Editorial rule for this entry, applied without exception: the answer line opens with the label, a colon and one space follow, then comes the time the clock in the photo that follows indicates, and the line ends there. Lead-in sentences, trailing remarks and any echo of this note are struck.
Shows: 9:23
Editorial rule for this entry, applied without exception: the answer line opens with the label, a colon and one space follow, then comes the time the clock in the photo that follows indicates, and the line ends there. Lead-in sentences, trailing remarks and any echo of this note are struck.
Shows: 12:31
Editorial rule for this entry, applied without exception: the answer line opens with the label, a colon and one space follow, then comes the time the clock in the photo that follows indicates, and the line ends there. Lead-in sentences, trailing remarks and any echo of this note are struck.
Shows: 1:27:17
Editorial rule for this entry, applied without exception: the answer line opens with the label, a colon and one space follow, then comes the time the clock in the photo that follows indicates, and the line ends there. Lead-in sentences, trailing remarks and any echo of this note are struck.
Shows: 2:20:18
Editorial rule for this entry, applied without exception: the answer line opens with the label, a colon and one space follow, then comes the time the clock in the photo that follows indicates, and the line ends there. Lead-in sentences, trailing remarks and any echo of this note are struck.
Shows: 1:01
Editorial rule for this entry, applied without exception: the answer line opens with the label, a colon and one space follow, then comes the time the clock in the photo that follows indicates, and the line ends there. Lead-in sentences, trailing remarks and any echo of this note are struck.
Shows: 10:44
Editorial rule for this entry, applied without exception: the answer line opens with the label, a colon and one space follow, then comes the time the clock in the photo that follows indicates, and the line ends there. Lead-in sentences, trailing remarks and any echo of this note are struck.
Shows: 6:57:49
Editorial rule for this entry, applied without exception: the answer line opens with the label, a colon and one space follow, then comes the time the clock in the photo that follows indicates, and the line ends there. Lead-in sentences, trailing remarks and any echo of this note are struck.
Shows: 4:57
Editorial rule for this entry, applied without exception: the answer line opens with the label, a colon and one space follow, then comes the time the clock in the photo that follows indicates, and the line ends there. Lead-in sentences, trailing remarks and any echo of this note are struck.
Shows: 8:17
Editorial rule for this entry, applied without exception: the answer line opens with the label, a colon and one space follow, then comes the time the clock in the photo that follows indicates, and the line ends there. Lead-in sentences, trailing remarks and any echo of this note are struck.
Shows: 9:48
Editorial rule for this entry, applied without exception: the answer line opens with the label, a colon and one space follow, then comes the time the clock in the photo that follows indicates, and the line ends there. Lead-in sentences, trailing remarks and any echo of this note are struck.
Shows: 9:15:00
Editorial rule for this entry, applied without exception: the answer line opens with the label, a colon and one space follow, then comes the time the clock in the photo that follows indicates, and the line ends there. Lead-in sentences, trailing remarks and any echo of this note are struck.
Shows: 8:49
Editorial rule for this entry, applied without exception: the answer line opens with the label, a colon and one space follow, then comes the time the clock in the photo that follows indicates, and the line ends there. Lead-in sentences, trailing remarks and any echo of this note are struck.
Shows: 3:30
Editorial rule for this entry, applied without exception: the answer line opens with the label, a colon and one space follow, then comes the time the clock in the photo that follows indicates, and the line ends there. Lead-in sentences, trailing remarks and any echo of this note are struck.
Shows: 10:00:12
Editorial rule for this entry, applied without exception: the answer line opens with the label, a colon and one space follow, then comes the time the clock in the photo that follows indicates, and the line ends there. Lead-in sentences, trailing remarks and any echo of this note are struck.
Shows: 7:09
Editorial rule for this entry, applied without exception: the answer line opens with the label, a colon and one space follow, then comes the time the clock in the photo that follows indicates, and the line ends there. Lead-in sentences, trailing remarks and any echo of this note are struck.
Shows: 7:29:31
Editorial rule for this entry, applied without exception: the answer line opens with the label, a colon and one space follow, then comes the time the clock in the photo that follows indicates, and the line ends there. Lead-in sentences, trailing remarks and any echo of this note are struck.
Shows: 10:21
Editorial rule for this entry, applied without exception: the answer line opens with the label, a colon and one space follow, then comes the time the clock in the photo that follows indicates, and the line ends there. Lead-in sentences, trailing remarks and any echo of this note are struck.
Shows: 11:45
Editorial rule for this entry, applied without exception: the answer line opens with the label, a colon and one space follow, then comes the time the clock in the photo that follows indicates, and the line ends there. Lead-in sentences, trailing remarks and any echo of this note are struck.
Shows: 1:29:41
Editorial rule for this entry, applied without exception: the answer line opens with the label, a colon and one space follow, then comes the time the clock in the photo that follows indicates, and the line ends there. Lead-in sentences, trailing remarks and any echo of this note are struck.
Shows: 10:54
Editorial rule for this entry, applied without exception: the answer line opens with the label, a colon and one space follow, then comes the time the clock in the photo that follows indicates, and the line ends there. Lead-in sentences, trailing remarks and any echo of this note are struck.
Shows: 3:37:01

-- -- --

Goal of the exercise: Copy out every entry above again, word for word, from the first through the last.

Finished task:
Editorial rule for this entry, applied without exception: the answer line opens with the label, a colon and one space follow, then comes the time the clock in the photo that follows indicates, and the line ends there. Lead-in sentences, trailing remarks and any echo of this note are struck.
Shows: 9:23
Editorial rule for this entry, applied without exception: the answer line opens with the label, a colon and one space follow, then comes the time the clock in the photo that follows indicates, and the line ends there. Lead-in sentences, trailing remarks and any echo of this note are struck.
Shows: 12:31
Editorial rule for this entry, applied without exception: the answer line opens with the label, a colon and one space follow, then comes the time the clock in the photo that follows indicates, and the line ends there. Lead-in sentences, trailing remarks and any echo of this note are struck.
Shows: 1:27:17
Editorial rule for this entry, applied without exception: the answer line opens with the label, a colon and one space follow, then comes the time the clock in the photo that follows indicates, and the line ends there. Lead-in sentences, trailing remarks and any echo of this note are struck.
Shows: 2:20:18
Editorial rule for this entry, applied without exception: the answer line opens with the label, a colon and one space follow, then comes the time the clock in the photo that follows indicates, and the line ends there. Lead-in sentences, trailing remarks and any echo of this note are struck.
Shows: 1:01
Editorial rule for this entry, applied without exception: the answer line opens with the label, a colon and one space follow, then comes the time the clock in the photo that follows indicates, and the line ends there. Lead-in sentences, trailing remarks and any echo of this note are struck.
Shows: 10:44
Editorial rule for this entry, applied without exception: the answer line opens with the label, a colon and one space follow, then comes the time the clock in the photo that follows indicates, and the line ends there. Lead-in sentences, trailing remarks and any echo of this note are struck.
Shows: 6:57:49
Editorial rule for this entry, applied without exception: the answer line opens with the label, a colon and one space follow, then comes the time the clock in the photo that follows indicates, and the line ends there. Lead-in sentences, trailing remarks and any echo of this note are struck.
Shows: 4:57
Editorial rule for this entry, applied without exception: the answer line opens with the label, a colon and one space follow, then comes the time the clock in the photo that follows indicates, and the line ends there. Lead-in sentences, trailing remarks and any echo of this note are struck.
Shows: 8:17
Editorial rule for this entry, applied without exception: the answer line opens with the label, a colon and one space follow, then comes the time the clock in the photo that follows indicates, and the line ends there. Lead-in sentences, trailing remarks and any echo of this note are struck.
Shows: 9:48
Editorial rule for this entry, applied without exception: the answer line opens with the label, a colon and one space follow, then comes the time the clock in the photo that follows indicates, and the line ends there. Lead-in sentences, trailing remarks and any echo of this note are struck.
Shows: 9:15:00
Editorial rule for this entry, applied without exception: the answer line opens with the label, a colon and one space follow, then comes the time the clock in the photo that follows indicates, and the line ends there. Lead-in sentences, trailing remarks and any echo of this note are struck.
Shows: 8:49
Editorial rule for this entry, applied without exception: the answer line opens with the label, a colon and one space follow, then comes the time the clock in the photo that follows indicates, and the line ends there. Lead-in sentences, trailing remarks and any echo of this note are struck.
Shows: 3:30
Editorial rule for this entry, applied without exception: the answer line opens with the label, a colon and one space follow, then comes the time the clock in the photo that follows indicates, and the line ends there. Lead-in sentences, trailing remarks and any echo of this note are struck.
Shows: 10:00:12
Editorial rule for this entry, applied without exception: the answer line opens with the label, a colon and one space follow, then comes the time the clock in the photo that follows indicates, and the line ends there. Lead-in sentences, trailing remarks and any echo of this note are struck.
Shows: 7:09
Editorial rule for this entry, applied without exception: the answer line opens with the label, a colon and one space follow, then comes the time the clock in the photo that follows indicates, and the line ends there. Lead-in sentences, trailing remarks and any echo of this note are struck.
Shows: 7:29:31
Editorial rule for this entry, applied without exception: the answer line opens with the label, a colon and one space follow, then comes the time the clock in the photo that follows indicates, and the line ends there. Lead-in sentences, trailing remarks and any echo of this note are struck.
Shows: 10:21
Editorial rule for this entry, applied without exception: the answer line opens with the label, a colon and one space follow, then comes the time the clock in the photo that follows indicates, and the line ends there. Lead-in sentences, trailing remarks and any echo of this note are struck.
Shows: 11:45
Editorial rule for this entry, applied without exception: the answer line opens with the label, a colon and one space follow, then comes the time the clock in the photo that follows indicates, and the line ends there. Lead-in sentences, trailing remarks and any echo of this note are struck.
Shows: 1:29:41
Editorial rule for this entry, applied without exception: the answer line opens with the label, a colon and one space follow, then comes the time the clock in the photo that follows indicates, and the line ends there. Lead-in sentences, trailing remarks and any echo of this note are struck.
Shows: 10:54
Editorial rule for this entry, applied without exception: the answer line opens with the label, a colon and one space follow, then comes the time the clock in the photo that follows indicates, and the line ends there. Lead-in sentences, trailing remarks and any echo of this note are struck.
Shows: 3:37:01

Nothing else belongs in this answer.